__Текст упражнения__.

________

В Ригу Михаил Фишман приезжал для участия в «Рижской конференции 2018». Он участвовал в дискуссии «Мир в представлении русских». На вопрос Русского вещания LTV7, а каковы, по его мнению, русские в представлении мира, журналист ответил:
«Конечно, этот имидж сегодня не самый лучший. Когда Россия становится политически одним из главных мировых изгоев, и постоянно все первые полосы всех газет – про Россию: очередное покушение на убийство, военная агрессия, вмешательство в выборы, попытка переворота и так далее, - то, конечно, это всё смешивается в одну картину агрессивного государства, которого надо бояться, видимо. И что-то предпринимать по этому поводу. Я думаю, такой примерно имидж получается у России сегодня».
КОНТЕКСТ
Михаил Фишман – журналист и телеведущий. Сотрудничал с радио «Эхо Москвы» и газетой «Корммерсант», с изданиями «Итоги», «Русский телеграф», «Интернет». С 2000 года писал для интернет-ресурса «Газета.ру», с 2008 года – главный редактор русской версии журнала «Русский Newsweek». С 2015 года – главный редактор еженедельника The Moscow Times. Ведущий авторской программы «И так далее» на телеканале «Дождь». Колумнист Forbes, публицист газет «Ведомости» и Die Welt, спецкор группы Welt в России и СНГ. Лауреат премии Пола Хлебникова 2008 г. «За превосходство в журналистике».
Устраивает ли это российские власти? Они, по словам Фишмана, к этому имиджу привыкли, хотя вряд ли Владимир Путин к этому имиджу стремился.

________

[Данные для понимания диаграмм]
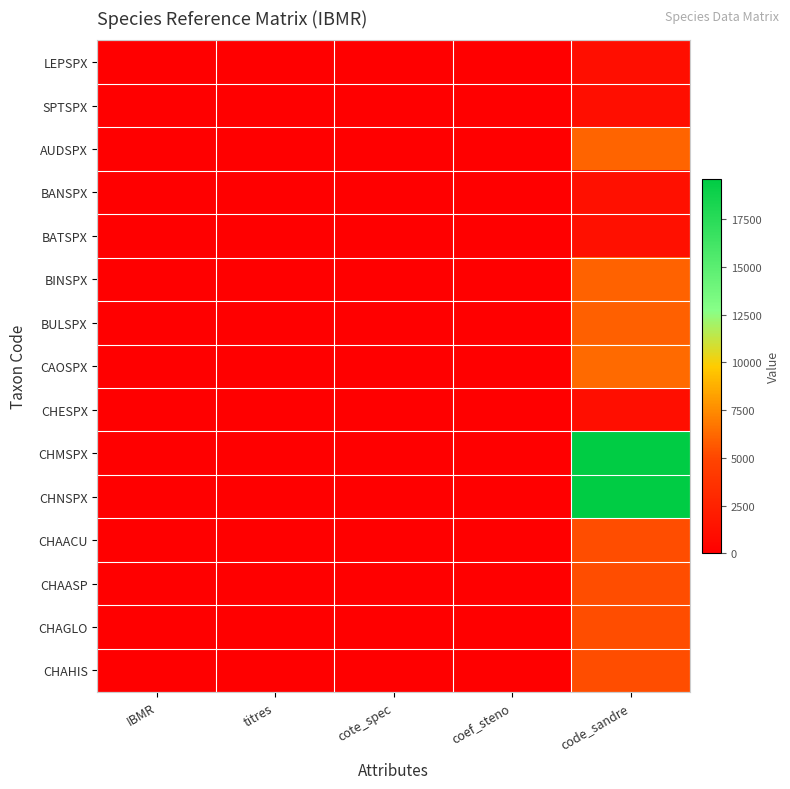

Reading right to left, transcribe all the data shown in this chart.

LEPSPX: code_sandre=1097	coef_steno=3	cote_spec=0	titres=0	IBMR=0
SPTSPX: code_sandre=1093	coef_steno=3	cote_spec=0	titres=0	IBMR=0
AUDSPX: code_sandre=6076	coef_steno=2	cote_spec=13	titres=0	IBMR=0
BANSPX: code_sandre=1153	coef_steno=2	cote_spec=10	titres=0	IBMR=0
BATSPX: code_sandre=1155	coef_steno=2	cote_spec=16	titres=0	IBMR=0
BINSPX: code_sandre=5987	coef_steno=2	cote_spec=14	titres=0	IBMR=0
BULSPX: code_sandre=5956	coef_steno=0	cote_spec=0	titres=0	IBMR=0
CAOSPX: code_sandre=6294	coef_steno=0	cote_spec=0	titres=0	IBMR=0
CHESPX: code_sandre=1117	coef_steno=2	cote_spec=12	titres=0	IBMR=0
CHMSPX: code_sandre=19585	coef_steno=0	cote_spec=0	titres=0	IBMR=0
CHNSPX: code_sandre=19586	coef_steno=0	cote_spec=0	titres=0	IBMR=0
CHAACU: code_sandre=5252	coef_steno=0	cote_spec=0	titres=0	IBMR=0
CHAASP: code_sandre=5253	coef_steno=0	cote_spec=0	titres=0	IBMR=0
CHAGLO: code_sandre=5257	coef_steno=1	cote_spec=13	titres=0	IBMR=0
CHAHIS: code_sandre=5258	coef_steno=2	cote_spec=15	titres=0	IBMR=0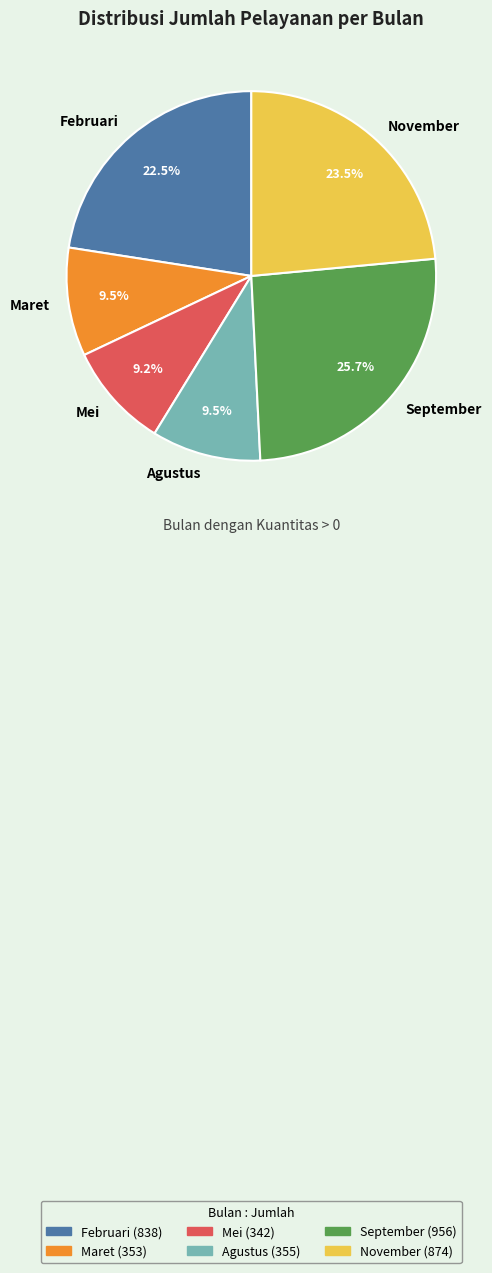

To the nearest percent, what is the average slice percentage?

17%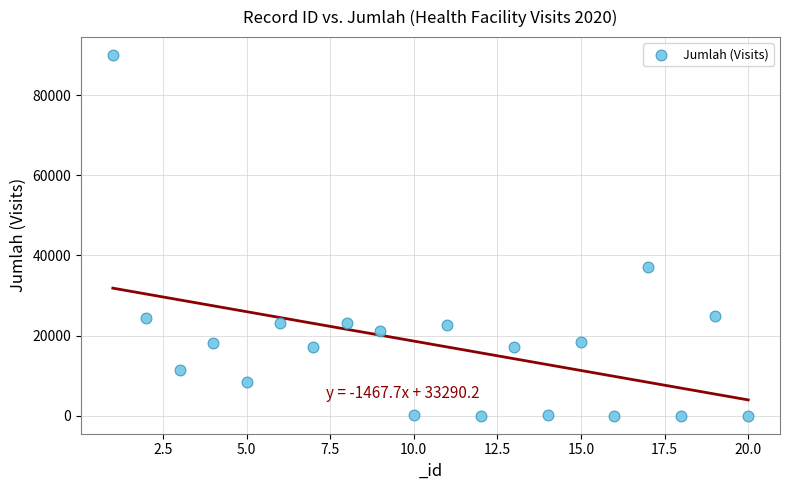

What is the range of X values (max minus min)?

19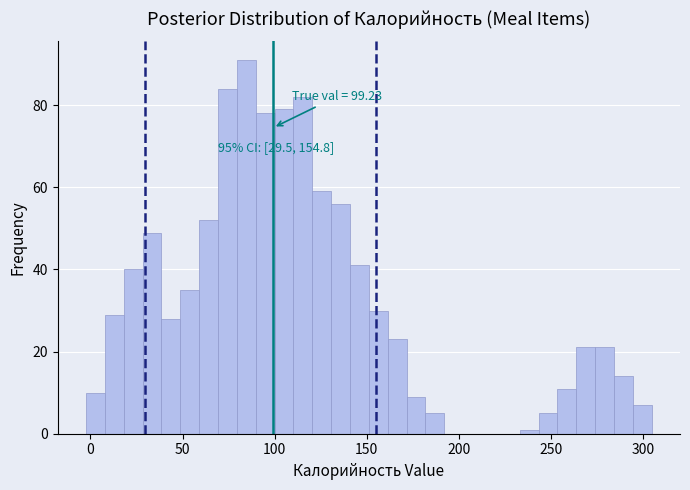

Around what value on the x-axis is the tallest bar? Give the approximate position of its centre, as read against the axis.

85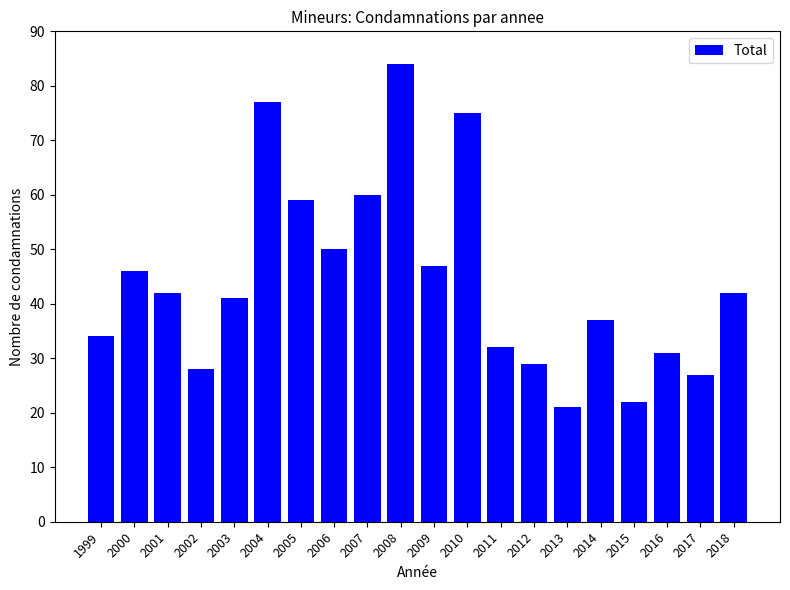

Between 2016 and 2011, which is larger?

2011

________

__Задание__. В какой дискуссии на «Рижской конференции 2018» участвовал Михаил Фишман, если судить по тексту упражнения?

__Ответ__. В дискуссии «Мир в представлении русских».